White Hat SEO Vs Black Hat SEO

Black hat SEO refers to techniques and strategies used to get higher search rankings, and breaking search engine rules. Black hat SEO focuses on only search engines and not so much a human audience. Black hat SEO is typically used by those who are looking for a quick return on their site, rather than a long-term investment on their site. Some techniques used in black hat SEO include: keyword stuffing, link farming, hidden texts and links, and blog content spamming. Consequences of black hat SEO can possibly result in your site being banned from a search engine and de-indexed as a penalization for using unethical techniques.

White hat SEO refers to the use of techniques and strategies that target a human audience opposed to a search engine. Techniques that are typically used in white hat SEO include using keywords, and keyword analysis, doing research, rewriting meta tags in order for them to be more relevant, backlinking, link building as well as writing content for human readers. Those who use white hat SEO expect to make a long-term investment on their website, as the results last a long time.
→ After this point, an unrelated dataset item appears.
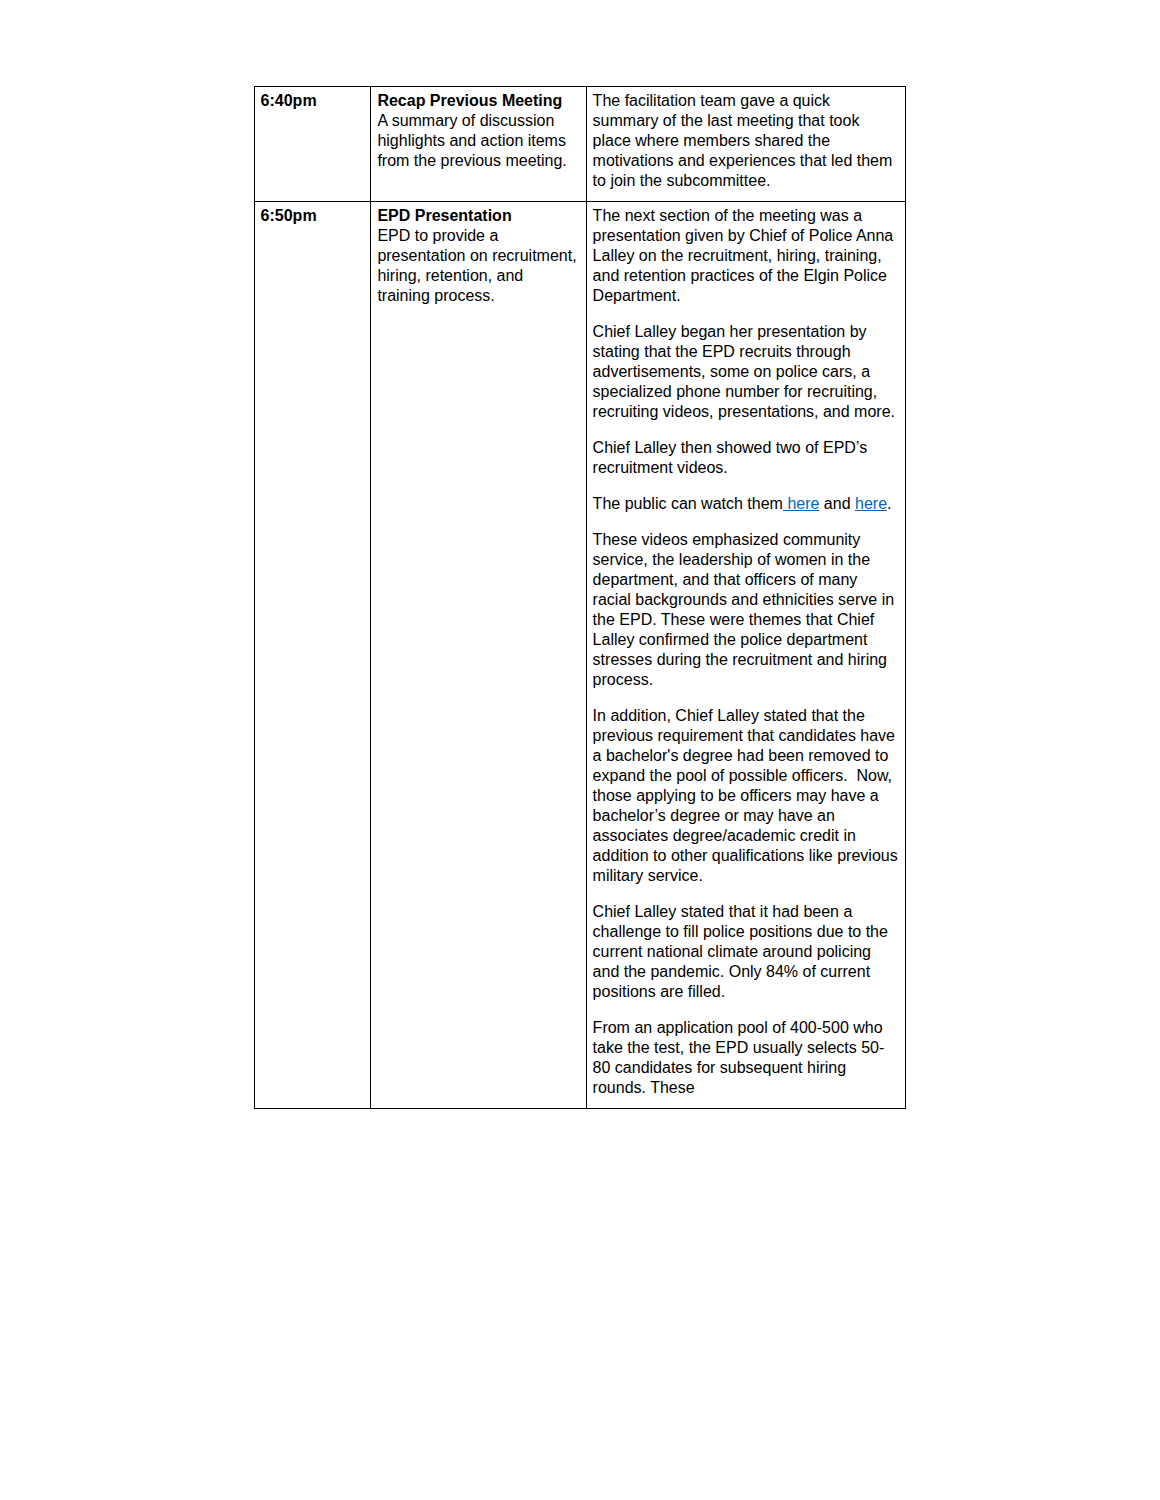| 6:40pm | Recap Previous Meeting A summary of discussion highlights and action items from the previous meeting. | The facilitation team gave a quick summary of the last meeting that took place where members shared the motivations and experiences that led them to join the subcommittee. |
| 6:50pm | EPD Presentation EPD to provide a presentation on recruitment, hiring, retention, and training process. | The next section of the meeting was a presentation given by Chief of Police Anna Lalley on the recruitment, hiring, training, and retention practices of the Elgin Police Department. Chief Lalley began her presentation by stating that the EPD recruits through advertisements, some on police cars, a specialized phone number for recruiting, recruiting videos, presentations, and more. Chief Lalley then showed two of EPD’s recruitment videos. The public can watch them here and here . These videos emphasized community service, the leadership of women in the department, and that officers of many racial backgrounds and ethnicities serve in the EPD. These were themes that Chief Lalley confirmed the police department stresses during the recruitment and hiring process. In addition, Chief Lalley stated that the previous requirement that candidates have a bachelor's degree had been removed to expand the pool of possible officers. Now, those applying to be officers may have a bachelor’s degree or may have an associates degree/academic credit in addition to other qualifications like previous military service. Chief Lalley stated that it had been a challenge to fill police positions due to the current national climate around policing and the pandemic. Only 84% of current positions are filled. From an application pool of 400-500 who take the test, the EPD usually selects 50-80 candidates for subsequent hiring rounds. These |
Effectiveness of white hat vs black hat SEO

SEO is part science, part art. There is a wide range of opinion in the SEO practitioner community regarding the effectiveness of white hat vs black hat techniques. Most agree that white hat techniques take longer to improve search rankings.

Consequences of Black hat vs White hat SEO

Even though quick results make black hat SEO tempting, it can get your site banned (de-indexed) or heavily penalized for use of unethical practices. It is widely believed that the risk is not worthwhile for websites that plan to be operational over the long haul. Moreover black hat SEO methods give only short term results. White hat SEO can get your site ranked higher by use of ethical techniques, good content, appropriate keywords and a combination of smart marketing angles providing long lasting results.

Panda

Google’s Panda update rewards websites that have high-quality content. After this algorithm update, low-quality pages on the site affected not just the ranking for those pages but for the entire website.

Penguin

Google’s Penguin update was targeted specifically at black hat SEO techniques using which some website owners had accumulated thousands of links from “link farms”. Thousands of such websites were penalized due to the Penguin update. Webmasters were encouraged to remove bad links pointing to their site. In some cases, they were able to do so successfully but often webmasters cannot control who links to them.

Negative SEO

Because you cannot control who links to your site, it’s possible for a competitor to pay link farms to point “bad links” to your website from poor-quality sites. Google’s algorithms could penalize you for these links, which would hurt your search engine rankings. Bing has a tool that lets webmasters disavow bad links pointing to their website but Google does not. Some analysts have criticized Google for letting their algorithm be gamed with negative SEO.